Потом мне под босые ступни ног легли песчаными беззаботными пляжами несколько оставшихся дней отпуска. Странное, почти невероятное спокойствие спустилось на меня в те дни — и больше никогда не уходило. Никогда до тех дней я не чувствовал в себе такой уверенности. Непоколебимость меня и моего содержания обесценивала, как мне казалось, эфемерность окружающего. Никогда я не воспринимал своё соотношение с миром именно так. Вскоре я улетел от океана в город, где почему-то жил постоянно. Никогда не спрашивал себя, почему я там живу. Так просто сложилось и вышло.
Снег как-то странно поразил меня своим существованием, когда я вышел из дверей аэропорта. А ведь я знал, что увижу его; он не мог не лежать в конце зимы в моём городе. Зачем-то я слепил снежок из сереющего снежного вещества, хлопнул им в стену аэропорта и, сам не знаю почему, сказал себе:
— Ничего, ничего. Скоро весна.
Что-то должно было измениться. Непременно.
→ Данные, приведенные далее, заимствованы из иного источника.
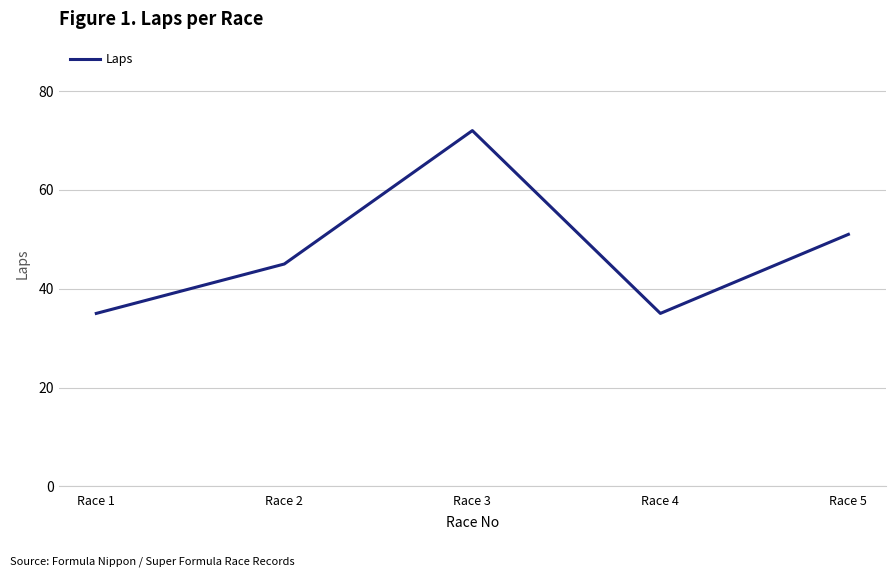

At which label is the value closest to 53?

Race 5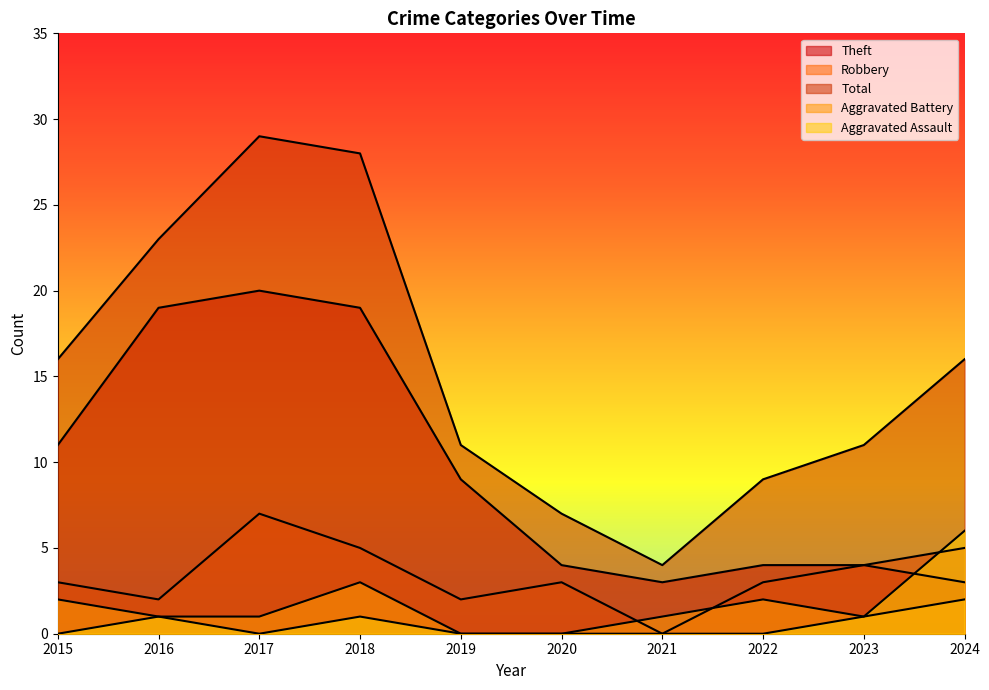

What is the value of the Aggravated Battery point at the 4th from the left?

3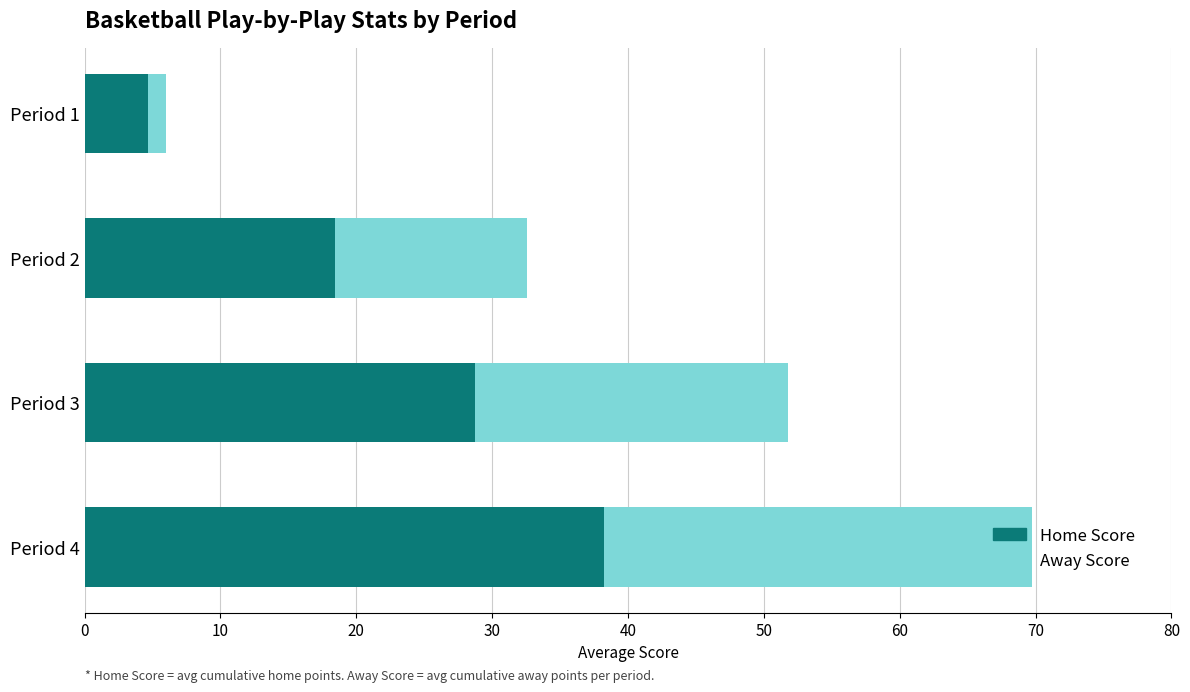

What is the total value across all series at Period 2?

32.6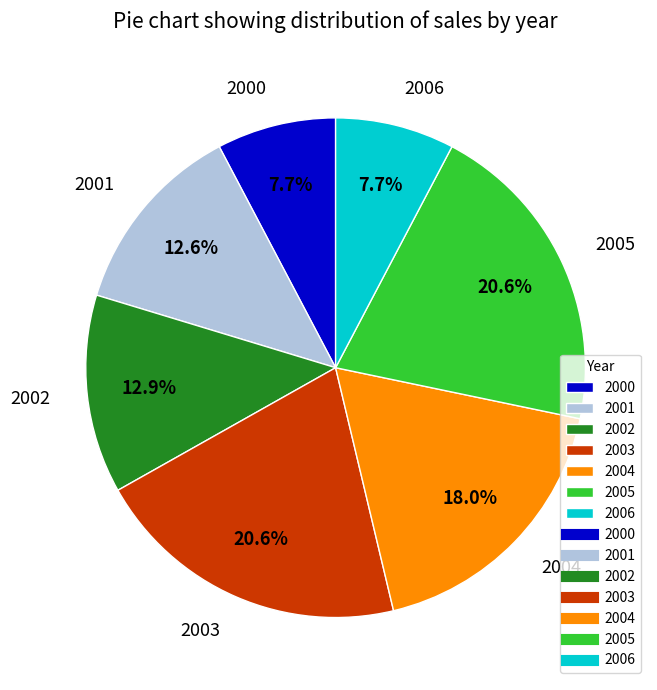

Between 2004 and 2005, which is larger?

2005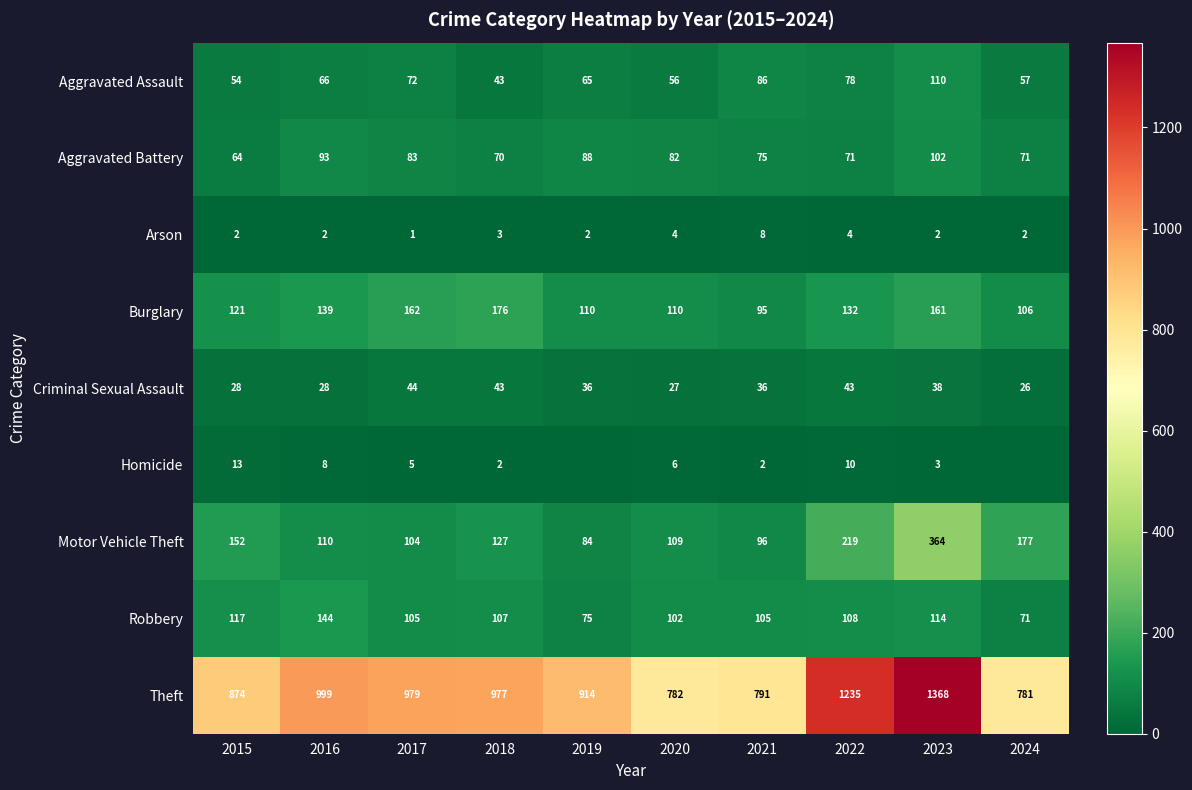

What is the difference between the maximum and second lowest values in the Burglary series?

70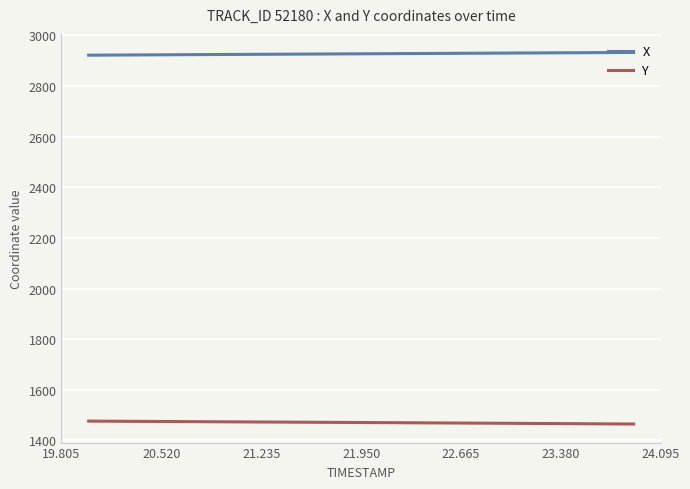

What is the maximum value shown in the chart?

2932.2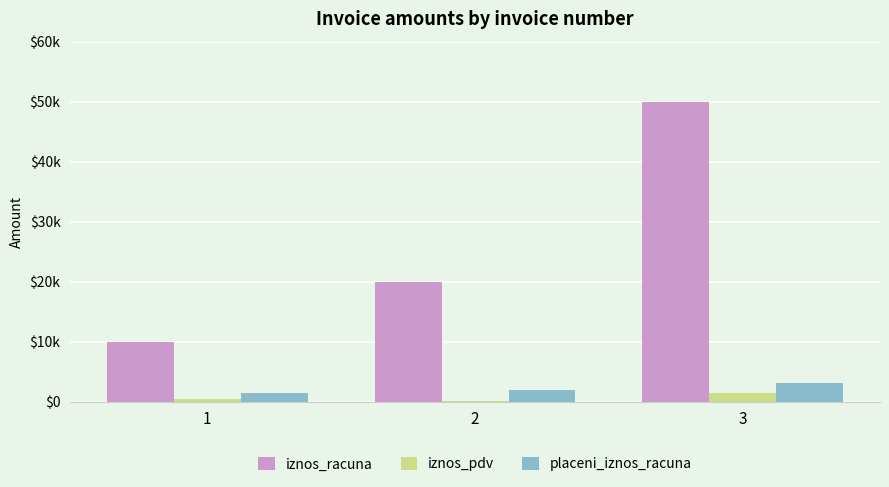

Where does the placeni_iznos_racuna series first go above 2000?

3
Через час я посмотрел из окна моей квартиры в тёмный внешний мир. Там, за окном, через улицу набережной, за цепью уличных фонарей лежало ночной тушей нерастаявшее ещё море. Холодное море. И я напомнил себе:
— Ничего, ничего. Скоро весна.
Даже не разбирая вещей, я прошёл на кухню, выбрал нож с самым большим и широким лезвием. Он показался мне необходимым. Я понюхал блестящую сталь — и ничего не почувствовал. Нож ещё не созрел в состояние моего оружия. Мне захотелось его переделать. И этому лезвию требовался брат-близнец. А моим рукам — настоящие боевые инструменты.
То, без чего я обходился всю предыдущую жизнь, — оружие — стало вдруг необходимо мне, как естественная возможность преодоления слабости моего человеческого тела.